(Stored data entries)
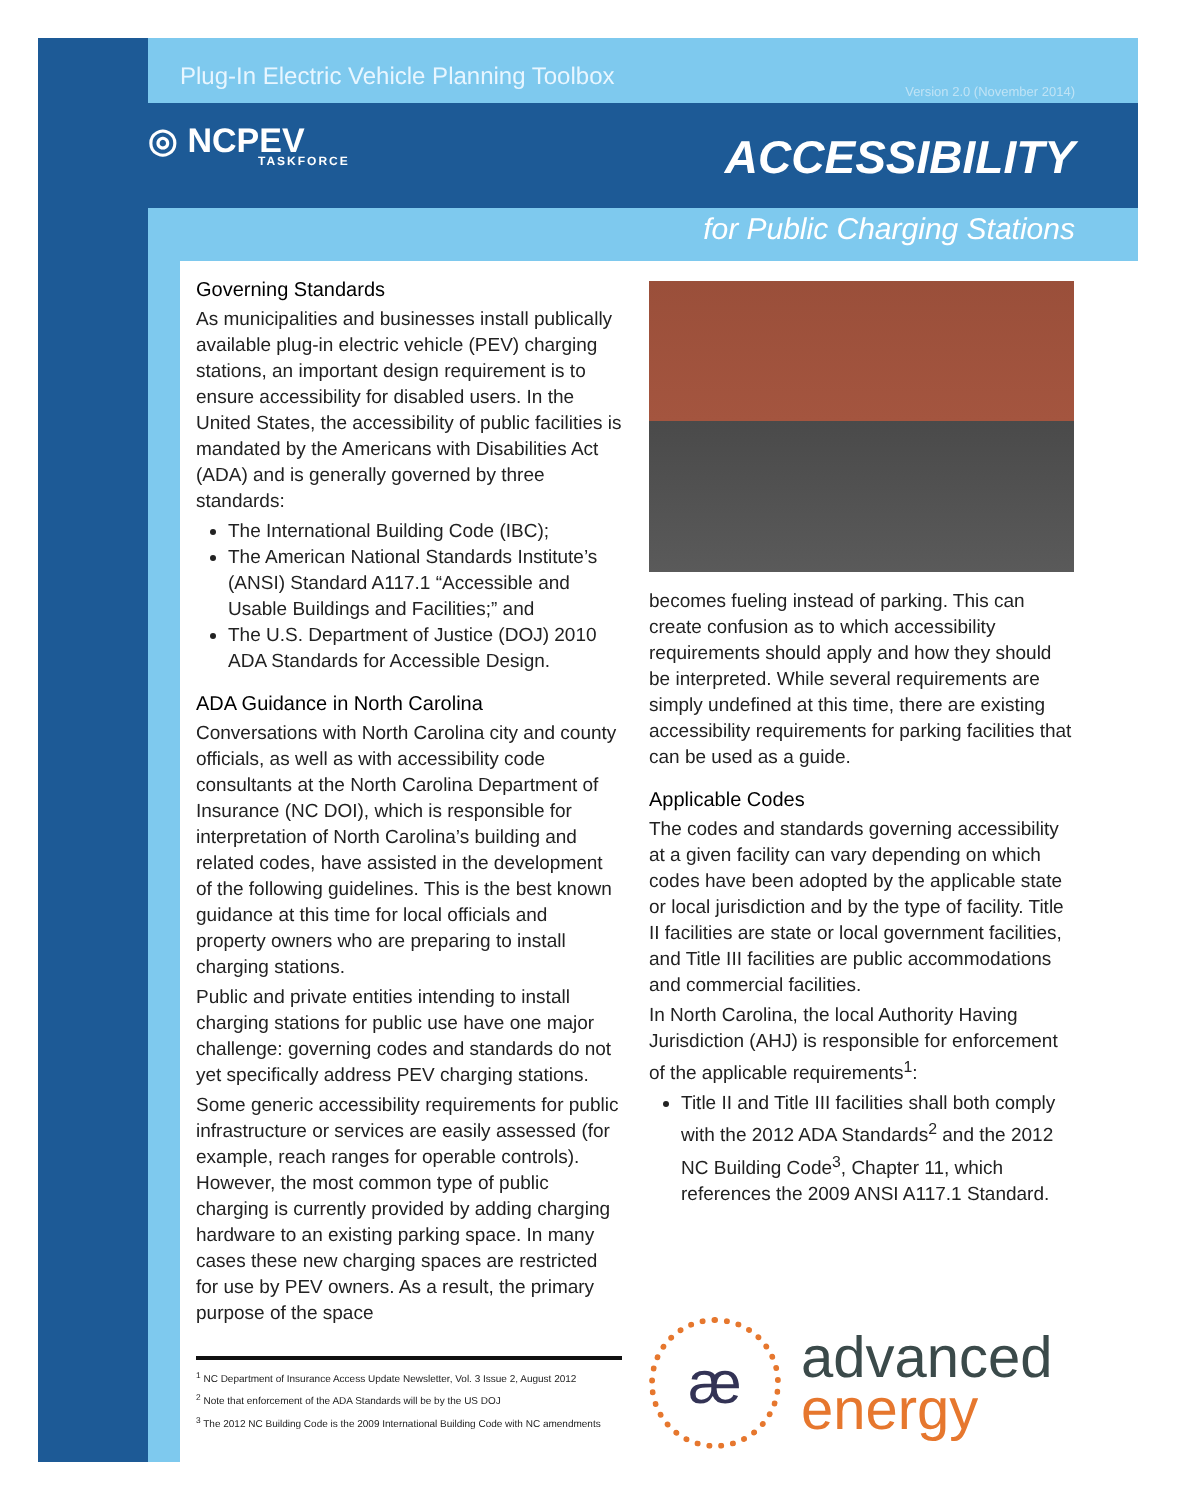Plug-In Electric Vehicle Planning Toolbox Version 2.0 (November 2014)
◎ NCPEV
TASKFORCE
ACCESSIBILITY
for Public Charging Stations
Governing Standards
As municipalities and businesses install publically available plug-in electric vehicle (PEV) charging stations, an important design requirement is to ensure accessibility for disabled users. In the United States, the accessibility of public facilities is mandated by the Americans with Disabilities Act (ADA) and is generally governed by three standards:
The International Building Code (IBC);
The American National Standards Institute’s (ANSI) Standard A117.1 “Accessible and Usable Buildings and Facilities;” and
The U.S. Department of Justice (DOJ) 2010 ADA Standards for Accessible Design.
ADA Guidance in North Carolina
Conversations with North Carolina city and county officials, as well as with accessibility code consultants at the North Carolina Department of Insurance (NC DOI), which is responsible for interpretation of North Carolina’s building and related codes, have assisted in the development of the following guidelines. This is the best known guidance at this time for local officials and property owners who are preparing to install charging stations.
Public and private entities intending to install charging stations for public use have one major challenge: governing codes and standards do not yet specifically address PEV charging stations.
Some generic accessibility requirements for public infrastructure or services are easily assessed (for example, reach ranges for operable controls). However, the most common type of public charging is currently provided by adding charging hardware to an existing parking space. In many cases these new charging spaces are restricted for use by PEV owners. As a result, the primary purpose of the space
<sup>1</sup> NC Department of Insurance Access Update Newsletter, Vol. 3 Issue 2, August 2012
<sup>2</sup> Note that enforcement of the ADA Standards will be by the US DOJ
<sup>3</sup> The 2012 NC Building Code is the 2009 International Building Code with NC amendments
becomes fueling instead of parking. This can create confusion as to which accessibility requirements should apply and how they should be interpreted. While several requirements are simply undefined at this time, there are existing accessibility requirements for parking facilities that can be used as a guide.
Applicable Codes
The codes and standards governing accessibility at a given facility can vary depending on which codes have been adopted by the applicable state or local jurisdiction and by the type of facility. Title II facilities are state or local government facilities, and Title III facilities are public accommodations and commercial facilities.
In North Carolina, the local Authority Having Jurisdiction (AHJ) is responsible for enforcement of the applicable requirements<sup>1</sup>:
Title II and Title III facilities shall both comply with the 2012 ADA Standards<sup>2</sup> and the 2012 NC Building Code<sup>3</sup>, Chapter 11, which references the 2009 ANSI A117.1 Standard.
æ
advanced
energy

EXERCISE DETAILS:
The lines to extract from the data above begin with the line containing "Applicable Codes" and end with the line containing "In North Carolina, the". Extract them exactly, including both.

RESULT FOR THIS EXERCISE:
Applicable Codes
The codes and standards governing accessibility at a given facility can vary depending on which codes have been adopted by the applicable state or local jurisdiction and by the type of facility. Title II facilities are state or local government facilities, and Title III facilities are public accommodations and commercial facilities.
In North Carolina, the local Authority Having Jurisdiction (AHJ) is responsible for enforcement of the applicable requirements<sup>1</sup>:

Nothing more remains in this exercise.